JournalStar.com

Letters, 7/22: Spend lives, treasure better


Tuesday, Jul 22, 2008 - 12:52:53 am CDT
Edgar Pearlstein’s letter (July 18) spoke some good sense about Iraq.  We have to separate the colossal blunders that (1) got us there and (2) wasted our victory, from the debate of what comes next. And we must stop polarizing the discussion.

Bush’s successor, whoever, will have to clean up his tragic mess.  Barack Obama will have to back off the 16-month or so promise.  (Unless Afghanistan gets so bad that drawdown in Iraq is obviously unavoidable.) Straight-talking John McCain speaks with forked tongue when he says “100 years is fine with me,” and then waffles with qualifiers like “presence” and “no one getting killed.”  There is no conceivable scenario for that either.

What McCain means is the popular We Will Stay As Long As It Takes.  An open-ended commitment to keep Iraq among our highest national priorities, however we might need those resources elsewhere. Iraq is not important enough for that pledge.

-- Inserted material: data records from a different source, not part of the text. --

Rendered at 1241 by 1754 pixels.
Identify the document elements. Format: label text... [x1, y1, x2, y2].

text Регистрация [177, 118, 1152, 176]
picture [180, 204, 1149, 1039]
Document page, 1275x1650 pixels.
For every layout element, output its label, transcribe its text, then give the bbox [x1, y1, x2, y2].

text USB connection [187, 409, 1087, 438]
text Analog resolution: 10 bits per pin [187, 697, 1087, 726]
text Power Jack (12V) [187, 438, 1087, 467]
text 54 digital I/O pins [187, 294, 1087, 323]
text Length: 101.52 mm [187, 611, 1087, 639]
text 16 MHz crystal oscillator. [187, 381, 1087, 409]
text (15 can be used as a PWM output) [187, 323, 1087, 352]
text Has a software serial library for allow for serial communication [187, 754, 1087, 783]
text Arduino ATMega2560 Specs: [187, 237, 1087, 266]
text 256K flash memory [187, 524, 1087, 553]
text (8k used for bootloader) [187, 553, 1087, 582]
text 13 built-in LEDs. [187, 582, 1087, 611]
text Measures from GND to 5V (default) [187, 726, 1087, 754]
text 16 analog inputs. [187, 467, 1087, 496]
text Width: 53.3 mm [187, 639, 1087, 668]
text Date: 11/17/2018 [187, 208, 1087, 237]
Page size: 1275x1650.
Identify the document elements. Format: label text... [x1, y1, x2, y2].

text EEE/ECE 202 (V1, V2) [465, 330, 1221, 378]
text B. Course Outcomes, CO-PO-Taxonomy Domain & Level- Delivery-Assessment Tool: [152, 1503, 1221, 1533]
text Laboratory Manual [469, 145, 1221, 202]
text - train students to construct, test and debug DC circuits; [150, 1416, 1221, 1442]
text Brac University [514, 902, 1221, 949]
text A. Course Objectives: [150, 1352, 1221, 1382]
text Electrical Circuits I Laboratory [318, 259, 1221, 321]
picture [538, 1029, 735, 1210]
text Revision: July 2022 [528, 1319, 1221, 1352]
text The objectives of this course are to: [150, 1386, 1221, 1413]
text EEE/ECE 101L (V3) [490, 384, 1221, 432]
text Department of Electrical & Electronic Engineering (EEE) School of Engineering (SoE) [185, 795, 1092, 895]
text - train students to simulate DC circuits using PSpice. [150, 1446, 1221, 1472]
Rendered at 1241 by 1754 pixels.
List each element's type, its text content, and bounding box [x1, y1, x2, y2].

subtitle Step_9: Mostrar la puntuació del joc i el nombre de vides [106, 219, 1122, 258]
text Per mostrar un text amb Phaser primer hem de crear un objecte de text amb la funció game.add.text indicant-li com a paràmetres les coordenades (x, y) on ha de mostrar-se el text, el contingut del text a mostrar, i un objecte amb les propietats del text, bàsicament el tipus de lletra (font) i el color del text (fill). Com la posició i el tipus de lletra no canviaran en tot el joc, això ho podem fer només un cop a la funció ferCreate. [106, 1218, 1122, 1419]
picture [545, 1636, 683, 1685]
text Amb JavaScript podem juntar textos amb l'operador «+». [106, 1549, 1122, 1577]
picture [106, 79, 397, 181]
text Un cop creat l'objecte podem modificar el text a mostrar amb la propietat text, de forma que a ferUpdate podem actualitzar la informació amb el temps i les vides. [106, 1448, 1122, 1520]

We cannot afford a 100-year, or 50-year or 10-year campaign in Iraq, even if casualties ended tomorrow and a friendly, unified, stable, secular, democratic Iraq was likely to emerge at the end of the tunnel.  We can cross off two or three of these previous goals right now. 

We cannot afford what we’ve already invested there. By overseeing this Iraqi insurgency we are crippling ourselves and unforgivably handicapping our grandchildren, not to mention badly eroding our ability to fight terrorists.

We must weigh how better to spend lives and treasure, whatever the possible consequences over there.  A ton of devastation in our wake is a given, along with animosity and loss of international stature and advantage.  We’re fiddling now with decisions that might somehow alleviate a little bit, but won’t erase it, and will cost us plenty more that we cannot afford.

Tom deShazo, Lincoln

A slippery slope

Government is bailing out home loan companies to the tune of billions of dollars. President Bush says he won’t bail out General Motors, but the way bailouts are going, don’t bet on it.

General Motors is laying off, freezing pay, closing plants, discontinuing some models and trying to sell off others to keep afloat.

One thing they are also doing is quitting health insurance on salaried retirees at age 65. How convenient that is the age Americans can draw from a government medical program called Medicare.

If America gets national health care, what’s to keep poorly managed companies from quitting their employee health insurance at an age younger than 65 and expecting a bailout. How many workers including me have you heard say I’d quit work except for my company’s health insurance?

When people live as good or better not working than working, odds are they’ll quit work. America’s shrinking taxpayer base is sliding into a hole that will be hard to climb out of.

Bill Allen, Blue Springs

The $35M is just interest

Why? Why do the county commissioners want to indenture their citizens 20 versus 10 years and charge them as much as $100 million for a jail that’s worth $65 million?

The up to $35 million extra is only interest. It does nothing for Lancaster County, its citizens, nor does it improve the new jail’s quality or standards.

The up to $35 million would, however, buy 8.75 million gallons of $4 gasoline to transport prisoners to and from court (based on 10 miles roundtrip, at 15 miles per gallon). That’s a lot of gas, folks; enough for more than 13 million trips.